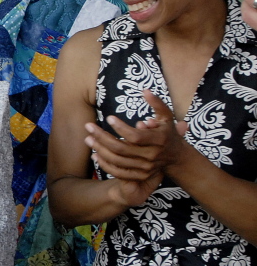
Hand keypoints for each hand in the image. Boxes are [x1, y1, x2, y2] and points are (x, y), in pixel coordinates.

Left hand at [85, 90, 186, 207]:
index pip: (135, 136)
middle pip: (122, 148)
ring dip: (100, 150)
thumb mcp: (166, 117)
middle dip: (102, 137)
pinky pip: (119, 172)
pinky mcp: (140, 175)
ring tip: (88, 139)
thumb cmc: (167, 132)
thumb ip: (156, 103)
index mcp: (158, 140)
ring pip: (118, 160)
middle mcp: (152, 155)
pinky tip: (95, 155)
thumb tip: (145, 90)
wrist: (176, 157)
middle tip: (89, 127)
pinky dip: (105, 164)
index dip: (120, 128)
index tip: (108, 118)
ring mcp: (146, 167)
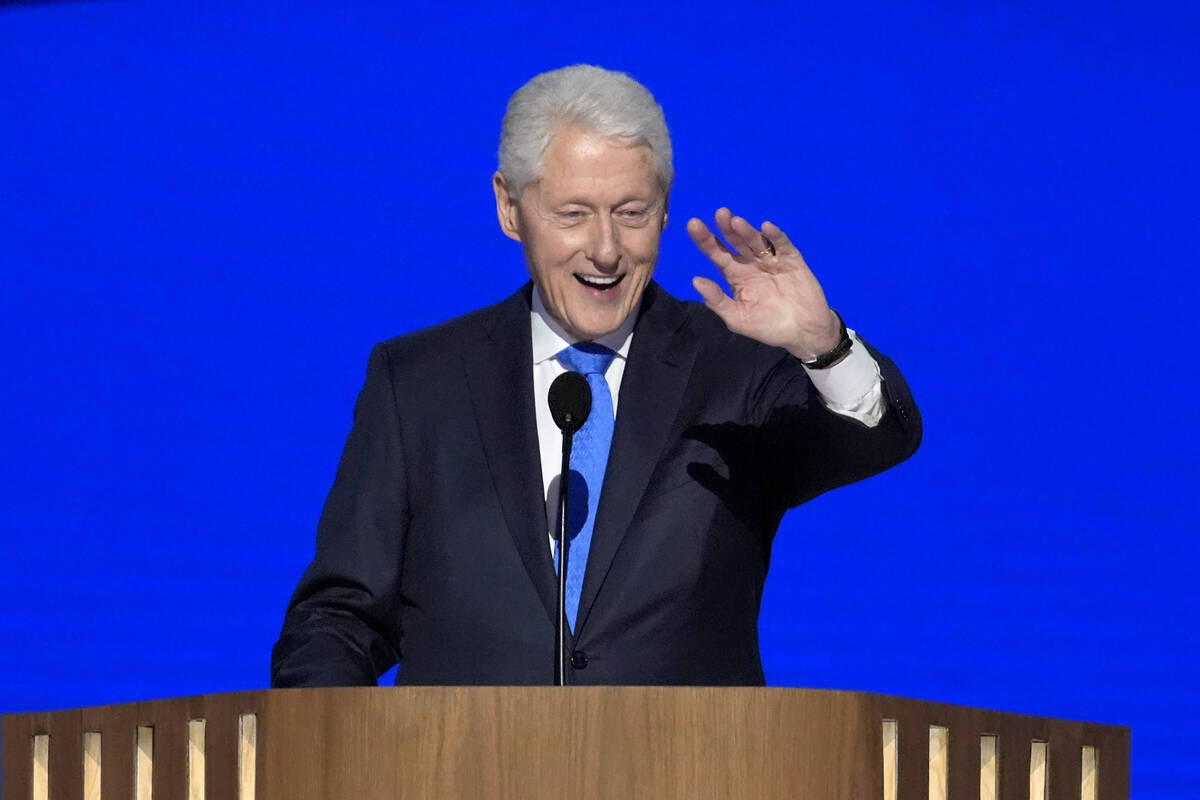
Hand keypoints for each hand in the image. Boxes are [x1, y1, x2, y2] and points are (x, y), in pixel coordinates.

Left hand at [687, 208, 840, 360]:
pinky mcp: (792, 261)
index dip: (706, 240)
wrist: (803, 334)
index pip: (718, 254)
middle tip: (719, 213)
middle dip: (727, 228)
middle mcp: (752, 263)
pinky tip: (766, 227)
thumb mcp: (737, 318)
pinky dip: (775, 236)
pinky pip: (783, 246)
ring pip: (757, 241)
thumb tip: (695, 280)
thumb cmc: (767, 327)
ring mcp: (772, 260)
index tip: (693, 224)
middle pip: (736, 242)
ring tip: (736, 222)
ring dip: (747, 231)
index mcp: (736, 275)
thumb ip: (717, 301)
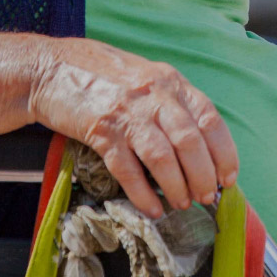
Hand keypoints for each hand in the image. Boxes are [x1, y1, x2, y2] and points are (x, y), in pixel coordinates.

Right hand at [29, 37, 237, 218]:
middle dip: (203, 176)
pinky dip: (142, 193)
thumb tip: (199, 145)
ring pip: (163, 157)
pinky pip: (128, 169)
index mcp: (170, 82)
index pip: (210, 118)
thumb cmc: (100, 75)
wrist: (49, 68)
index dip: (224, 152)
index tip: (228, 177)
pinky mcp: (100, 130)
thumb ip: (171, 103)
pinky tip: (151, 208)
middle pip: (190, 142)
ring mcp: (127, 112)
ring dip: (176, 187)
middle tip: (206, 197)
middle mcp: (153, 94)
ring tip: (181, 204)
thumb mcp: (146, 78)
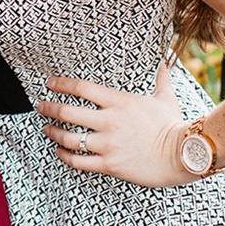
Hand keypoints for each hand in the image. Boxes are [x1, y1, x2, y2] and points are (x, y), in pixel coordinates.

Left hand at [35, 61, 193, 186]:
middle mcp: (109, 122)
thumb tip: (164, 60)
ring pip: (68, 138)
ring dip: (52, 132)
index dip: (61, 84)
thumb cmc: (174, 125)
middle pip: (67, 112)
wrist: (184, 155)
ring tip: (46, 129)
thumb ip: (161, 79)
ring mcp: (107, 144)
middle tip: (40, 106)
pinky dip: (64, 156)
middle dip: (49, 108)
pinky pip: (78, 162)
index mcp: (119, 102)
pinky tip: (59, 151)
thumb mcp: (165, 98)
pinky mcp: (110, 165)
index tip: (49, 83)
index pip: (82, 88)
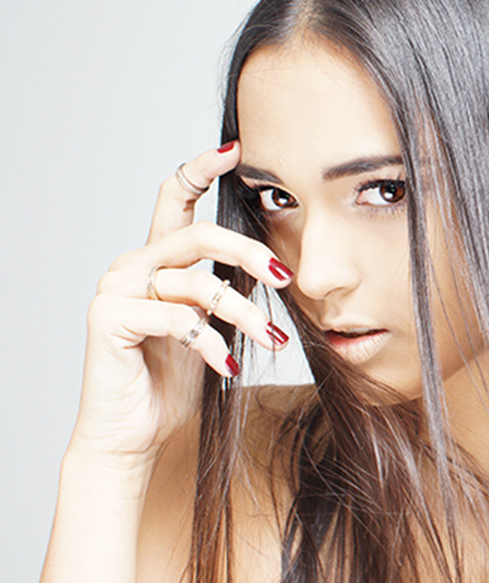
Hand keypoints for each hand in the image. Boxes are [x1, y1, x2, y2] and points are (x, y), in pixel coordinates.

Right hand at [72, 141, 291, 463]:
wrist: (134, 433)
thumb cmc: (174, 380)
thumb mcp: (210, 324)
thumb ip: (225, 290)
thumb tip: (276, 268)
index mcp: (157, 258)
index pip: (175, 197)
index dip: (202, 168)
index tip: (236, 149)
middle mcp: (132, 264)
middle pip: (200, 236)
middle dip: (250, 254)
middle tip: (286, 278)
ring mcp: (115, 289)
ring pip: (197, 283)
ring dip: (244, 314)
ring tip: (274, 341)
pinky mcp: (108, 319)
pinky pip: (176, 319)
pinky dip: (211, 345)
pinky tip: (228, 368)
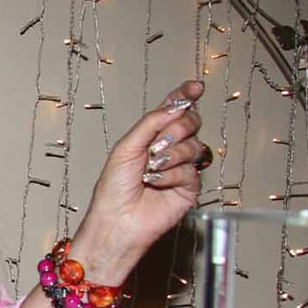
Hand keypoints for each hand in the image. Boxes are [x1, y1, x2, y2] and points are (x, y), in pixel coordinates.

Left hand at [68, 80, 206, 284]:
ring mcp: (181, 167)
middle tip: (156, 145)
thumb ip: (151, 123)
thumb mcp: (126, 147)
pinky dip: (170, 175)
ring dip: (169, 156)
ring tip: (149, 170)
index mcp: (152, 136)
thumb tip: (177, 104)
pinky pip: (190, 170)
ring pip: (193, 146)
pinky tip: (155, 184)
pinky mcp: (190, 187)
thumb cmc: (114, 188)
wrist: (117, 219)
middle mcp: (169, 149)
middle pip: (190, 123)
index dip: (185, 97)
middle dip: (176, 129)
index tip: (194, 88)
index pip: (174, 110)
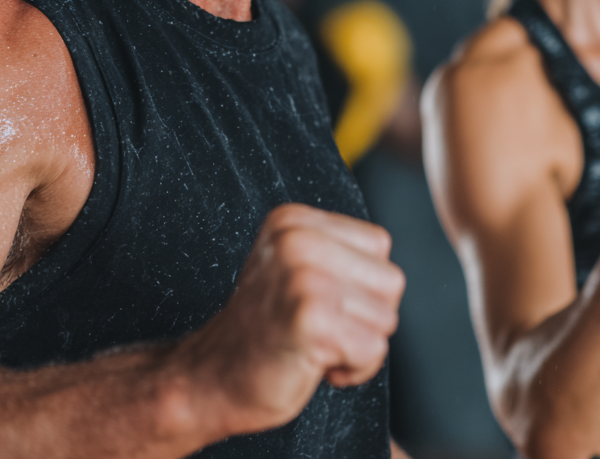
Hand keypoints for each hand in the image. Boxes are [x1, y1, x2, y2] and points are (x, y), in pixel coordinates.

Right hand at [176, 203, 404, 438]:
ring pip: (385, 317)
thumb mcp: (294, 269)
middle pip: (389, 281)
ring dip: (359, 345)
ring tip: (314, 344)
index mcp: (294, 220)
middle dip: (366, 317)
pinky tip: (314, 363)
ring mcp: (303, 276)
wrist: (210, 379)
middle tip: (318, 329)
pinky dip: (354, 370)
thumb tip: (389, 270)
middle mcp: (298, 238)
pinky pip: (372, 349)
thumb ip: (337, 255)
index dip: (361, 285)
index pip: (378, 245)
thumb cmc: (263, 331)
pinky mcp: (311, 318)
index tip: (321, 303)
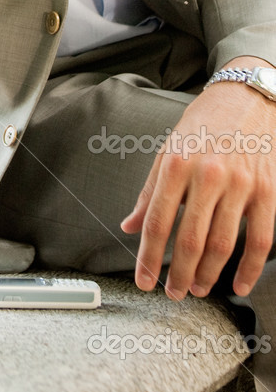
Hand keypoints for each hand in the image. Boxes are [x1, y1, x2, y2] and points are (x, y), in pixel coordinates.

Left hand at [121, 59, 275, 300]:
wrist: (245, 99)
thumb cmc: (202, 125)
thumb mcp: (166, 151)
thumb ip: (149, 192)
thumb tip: (129, 225)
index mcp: (175, 165)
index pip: (156, 221)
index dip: (147, 256)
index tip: (143, 279)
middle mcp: (207, 175)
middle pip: (190, 239)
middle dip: (178, 273)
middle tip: (172, 292)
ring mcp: (241, 184)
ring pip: (223, 244)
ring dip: (209, 274)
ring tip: (198, 289)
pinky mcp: (267, 191)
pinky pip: (260, 239)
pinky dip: (250, 267)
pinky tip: (238, 283)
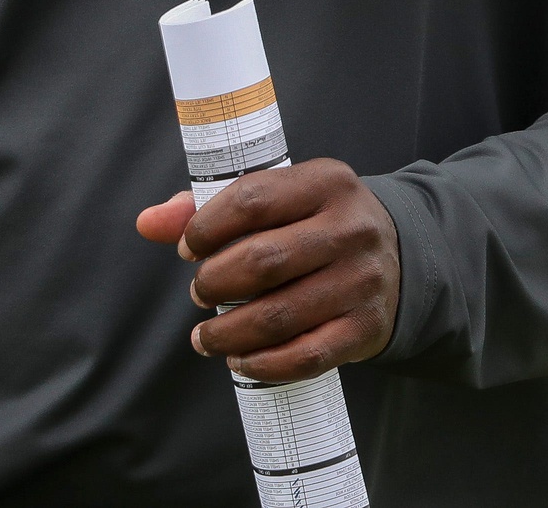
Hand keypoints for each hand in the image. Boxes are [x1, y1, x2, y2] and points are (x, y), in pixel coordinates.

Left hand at [134, 159, 399, 382]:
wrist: (400, 257)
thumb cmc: (316, 223)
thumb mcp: (278, 199)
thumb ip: (207, 207)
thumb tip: (147, 223)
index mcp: (325, 182)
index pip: (252, 201)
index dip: (206, 228)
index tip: (186, 250)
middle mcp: (350, 229)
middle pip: (263, 261)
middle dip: (214, 282)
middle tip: (197, 293)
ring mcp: (363, 281)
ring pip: (280, 314)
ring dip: (229, 332)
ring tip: (205, 336)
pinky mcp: (367, 328)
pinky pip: (307, 355)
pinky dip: (264, 364)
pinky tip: (239, 361)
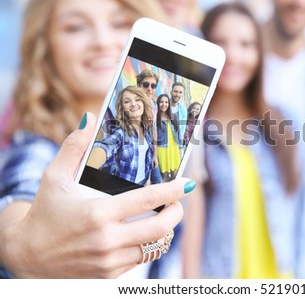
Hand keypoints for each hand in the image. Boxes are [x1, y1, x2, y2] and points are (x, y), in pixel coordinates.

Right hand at [0, 113, 192, 277]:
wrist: (26, 255)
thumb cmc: (43, 214)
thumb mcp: (54, 178)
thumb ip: (73, 148)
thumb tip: (89, 119)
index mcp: (98, 214)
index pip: (148, 201)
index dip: (173, 191)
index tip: (188, 184)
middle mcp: (107, 240)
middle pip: (160, 228)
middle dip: (176, 213)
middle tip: (177, 203)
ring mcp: (109, 262)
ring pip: (153, 247)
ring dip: (164, 231)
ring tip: (163, 217)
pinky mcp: (107, 276)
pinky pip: (139, 260)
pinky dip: (146, 246)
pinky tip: (141, 234)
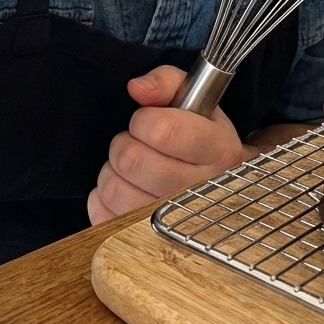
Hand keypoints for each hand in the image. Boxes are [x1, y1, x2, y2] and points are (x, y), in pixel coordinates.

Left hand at [88, 65, 247, 223]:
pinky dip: (104, 199)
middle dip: (123, 145)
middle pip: (133, 161)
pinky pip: (104, 218)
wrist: (219, 180)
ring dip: (112, 172)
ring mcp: (176, 222)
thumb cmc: (200, 134)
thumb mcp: (192, 99)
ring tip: (131, 168)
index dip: (143, 120)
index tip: (147, 121)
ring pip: (115, 191)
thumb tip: (136, 89)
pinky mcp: (146, 240)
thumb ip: (165, 82)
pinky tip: (125, 189)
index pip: (163, 130)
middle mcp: (202, 190)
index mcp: (219, 149)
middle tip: (135, 144)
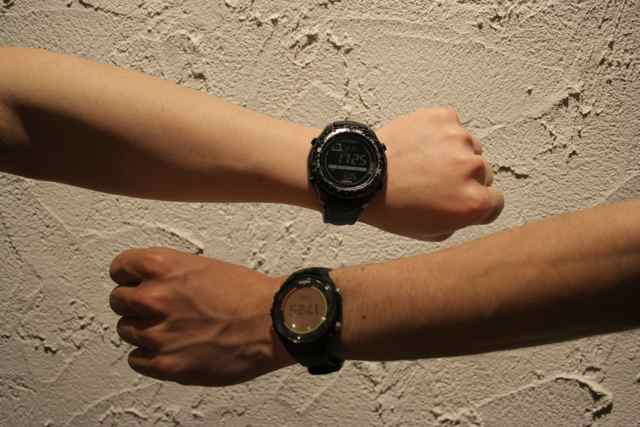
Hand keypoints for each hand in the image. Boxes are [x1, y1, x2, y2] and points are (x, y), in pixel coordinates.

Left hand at [108, 247, 292, 385]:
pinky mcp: (166, 364)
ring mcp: (157, 334)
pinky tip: (172, 349)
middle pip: (117, 301)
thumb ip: (169, 275)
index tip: (134, 282)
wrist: (272, 322)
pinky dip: (150, 356)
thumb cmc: (247, 294)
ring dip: (144, 330)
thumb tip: (148, 286)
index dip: (128, 276)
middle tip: (157, 309)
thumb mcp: (203, 267)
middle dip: (134, 304)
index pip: (119, 268)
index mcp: (163, 267)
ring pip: (126, 330)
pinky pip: (136, 360)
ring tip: (172, 330)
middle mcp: (154, 298)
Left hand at [361, 107, 503, 239]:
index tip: (461, 199)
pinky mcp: (443, 118)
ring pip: (469, 147)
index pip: (495, 202)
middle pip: (483, 173)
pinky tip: (419, 143)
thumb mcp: (429, 232)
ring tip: (422, 161)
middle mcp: (472, 169)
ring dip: (453, 153)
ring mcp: (458, 139)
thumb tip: (466, 207)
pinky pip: (451, 125)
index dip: (478, 203)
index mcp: (473, 202)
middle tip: (434, 180)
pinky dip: (439, 132)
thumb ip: (459, 220)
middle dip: (464, 178)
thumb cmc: (389, 206)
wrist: (361, 176)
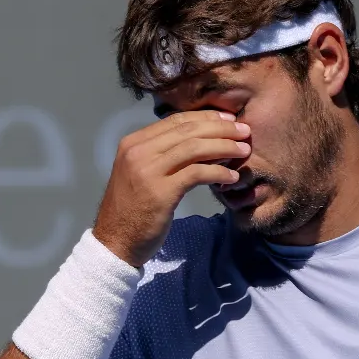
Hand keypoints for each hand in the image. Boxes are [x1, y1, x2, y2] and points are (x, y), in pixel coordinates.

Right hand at [93, 111, 248, 266]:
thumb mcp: (141, 173)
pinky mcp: (161, 192)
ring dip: (225, 147)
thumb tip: (199, 140)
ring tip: (244, 151)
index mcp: (133, 143)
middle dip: (221, 128)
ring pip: (195, 148)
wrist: (114, 242)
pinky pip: (197, 173)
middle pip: (188, 130)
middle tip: (244, 132)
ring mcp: (148, 171)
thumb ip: (161, 155)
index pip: (176, 120)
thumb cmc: (132, 210)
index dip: (206, 117)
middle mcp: (138, 152)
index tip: (228, 120)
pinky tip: (231, 177)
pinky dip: (218, 172)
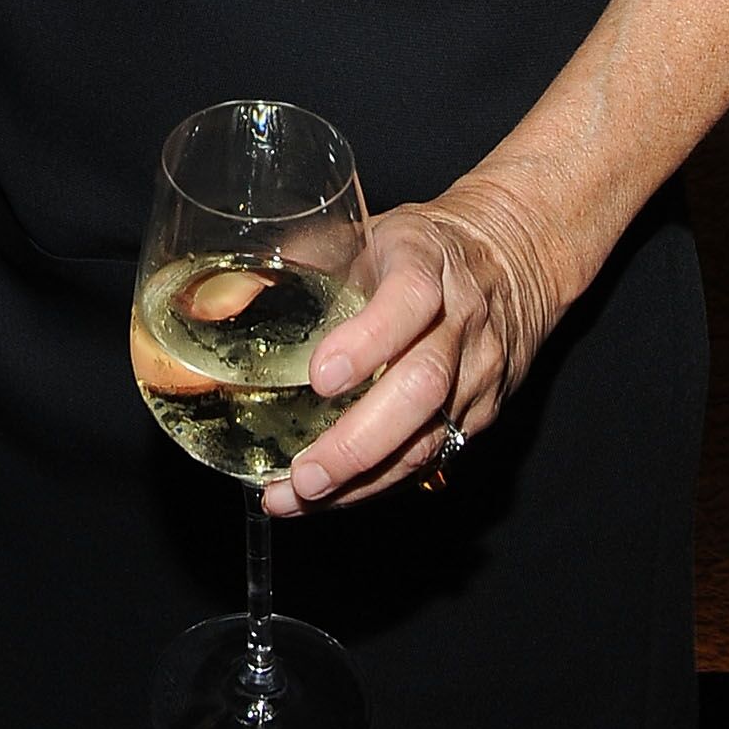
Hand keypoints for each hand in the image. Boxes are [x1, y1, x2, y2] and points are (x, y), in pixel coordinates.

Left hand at [260, 182, 568, 515]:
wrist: (512, 257)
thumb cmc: (418, 246)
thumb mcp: (363, 230)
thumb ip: (299, 258)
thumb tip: (216, 301)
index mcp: (427, 262)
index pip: (410, 300)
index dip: (368, 342)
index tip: (320, 376)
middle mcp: (461, 321)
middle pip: (422, 387)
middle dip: (359, 440)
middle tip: (303, 473)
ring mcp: (477, 372)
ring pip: (430, 437)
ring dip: (362, 479)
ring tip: (299, 498)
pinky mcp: (482, 413)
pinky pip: (434, 456)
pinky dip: (380, 482)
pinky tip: (333, 498)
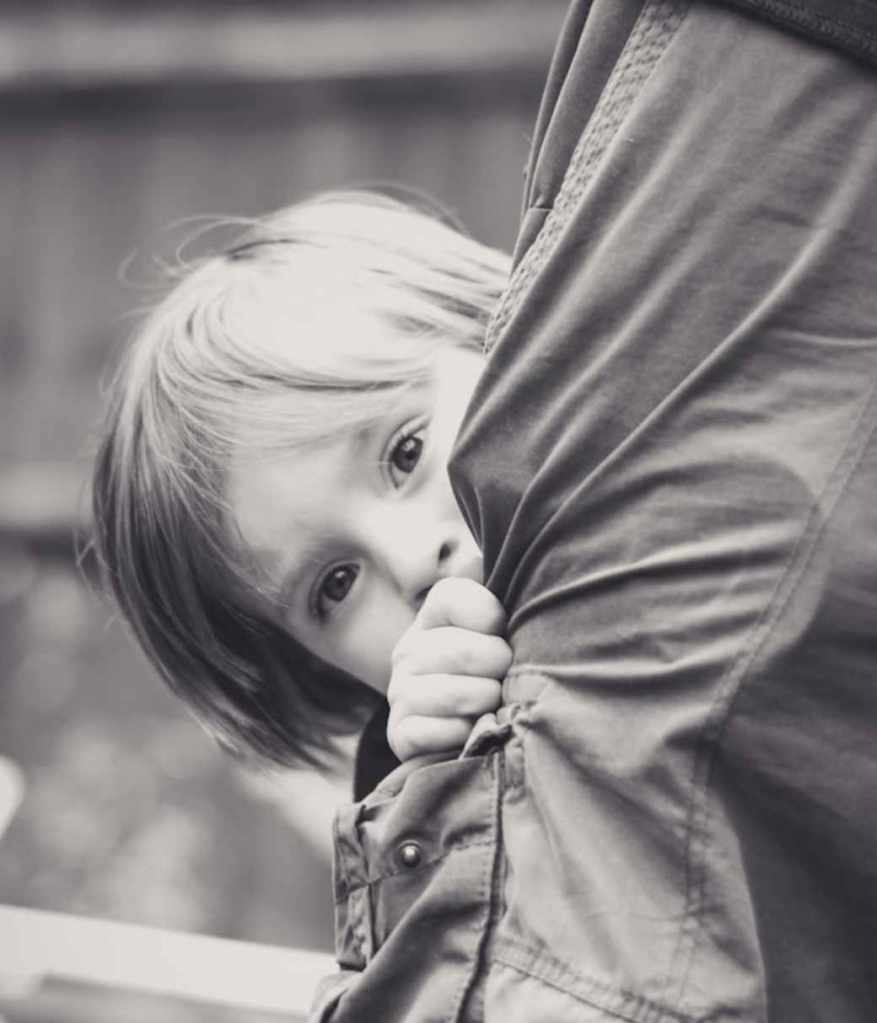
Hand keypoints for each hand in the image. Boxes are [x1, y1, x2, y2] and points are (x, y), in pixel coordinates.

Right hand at [387, 577, 511, 761]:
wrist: (472, 735)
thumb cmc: (495, 674)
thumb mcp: (500, 631)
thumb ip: (499, 604)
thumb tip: (486, 567)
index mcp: (432, 618)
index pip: (452, 597)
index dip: (489, 614)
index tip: (503, 631)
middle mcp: (408, 651)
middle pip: (461, 651)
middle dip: (498, 667)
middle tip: (507, 676)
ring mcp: (400, 693)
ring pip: (452, 694)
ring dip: (485, 702)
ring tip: (495, 703)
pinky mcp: (399, 734)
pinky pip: (433, 732)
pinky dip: (463, 733)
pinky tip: (473, 729)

■ EXERCISE PROMPT
Throughout the material, how many lines contain the string "Left"? Answer with the number alone.

■ EXPECTED ANSWER
10